There have been many more trips since then. I often made a detour when I travelled overland from the UK to Sweden, to visit Berlin. I was fascinated by being able to move from one social system to another by a short journey on the S-bahn from Zoo bahnhof to Friedrichstrasse. I was depressed by the heritage of Stalinism which eventually crushed the hopes for a new Germany but relieved by the virtual absence of advertising, the feeling of natural adequacy when objects were products for use and not for profit, the serious bookshops full of classics (I had no problems with shortage of things I wanted to buy, only a shortage of GDR marks).
And fascinated by the quirks arising from making borders between municipal districts into a national frontier. I walked long distances along the border, inspected it more closely from the West as visual access from the east was often shielded. And visited semi-exclaves like Steinstücken where you could wave at people in the East who waved back, as you looked down on the border which was in a ditch at one point. However, I never travelled with the farmer whose tractor was apparently accompanied by the border police to some isolated field in the GDR that belonged to west Berlin.

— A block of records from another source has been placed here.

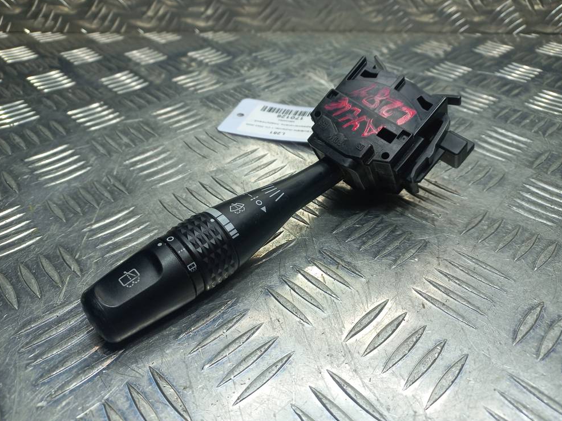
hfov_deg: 67.3
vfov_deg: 53.0
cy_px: 209
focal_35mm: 26
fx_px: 422
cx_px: 287
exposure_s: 1/100
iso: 40
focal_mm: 4.6
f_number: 1.8
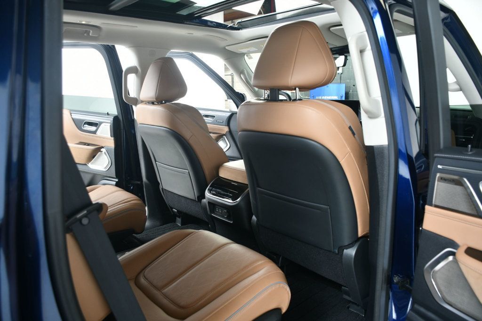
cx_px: 241
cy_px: 160
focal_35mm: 27
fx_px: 361
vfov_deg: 47.9
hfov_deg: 67.4
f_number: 4.5
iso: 100
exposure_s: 1/160
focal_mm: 18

Or with allotment owners whose plots were in the east and who had to ring on a bell on a gate in the wall to be let through, safe in the knowledge that their cucumbers were protected from filchers by umpteen divisions of the Soviet army.
And amusing episodes such as standing on Friedrichstrasse after leaving the border facility when a border guard came running towards me at full speed. Even though I take the little songs about stone faced border guards with a lorryload rather than a pinch of salt, it was still unnerving. The border guard came to a halt before me and handed over various papers and whatever else it was that I had forgotten on his shelf when searching unsystematically for my passport. And then left me with a shy smile.
And another time when a car stalled and wouldn’t start in a street with administrative buildings but few people in central Berlin. And I helped the driver push start his vehicle. I liked the idea of me getting the machinery of the GDR into motion – it’s not often that I feel like Hercules so I have to savour and preserve these moments well.
Later there were more trips to Berlin when I was pretending to do a PhD and even more when one of my children lived there and now again to see friends.
I enjoy the freedom to visit Berlin’s surroundings (just recently to Greifswald) and the city still interests and attracts me but I am nostalgic for what has been lost as well as gained. I felt closer to the old working class Germany in the GDR, the Germany before the horrors of the 1930s and the Nazis and before the American veneer. I was also fascinated by the glimpses of a life that could be organised differently from our western dance around the golden calf or rather timeless dance around the black hole of capital, glimpses of an everyday life without the profit motive that could be seen despite all the distortions of Stalinism.
It’s increasingly hard to see the physical differences between the former West Germany and the GDR. The tone felt different in smaller, less affluent towns like Wolgast on the Baltic but the shops in Greifswald and even more in Potsdam are as plush as those in the old West. An architect could see the still abundant prefabricated buildings, the “plattenbau”, but the tell-tale semi-ruined buildings where ownership is disputed are becoming fewer and fewer in number. And now you have to be in your thirties to have any memory of life in the GDR.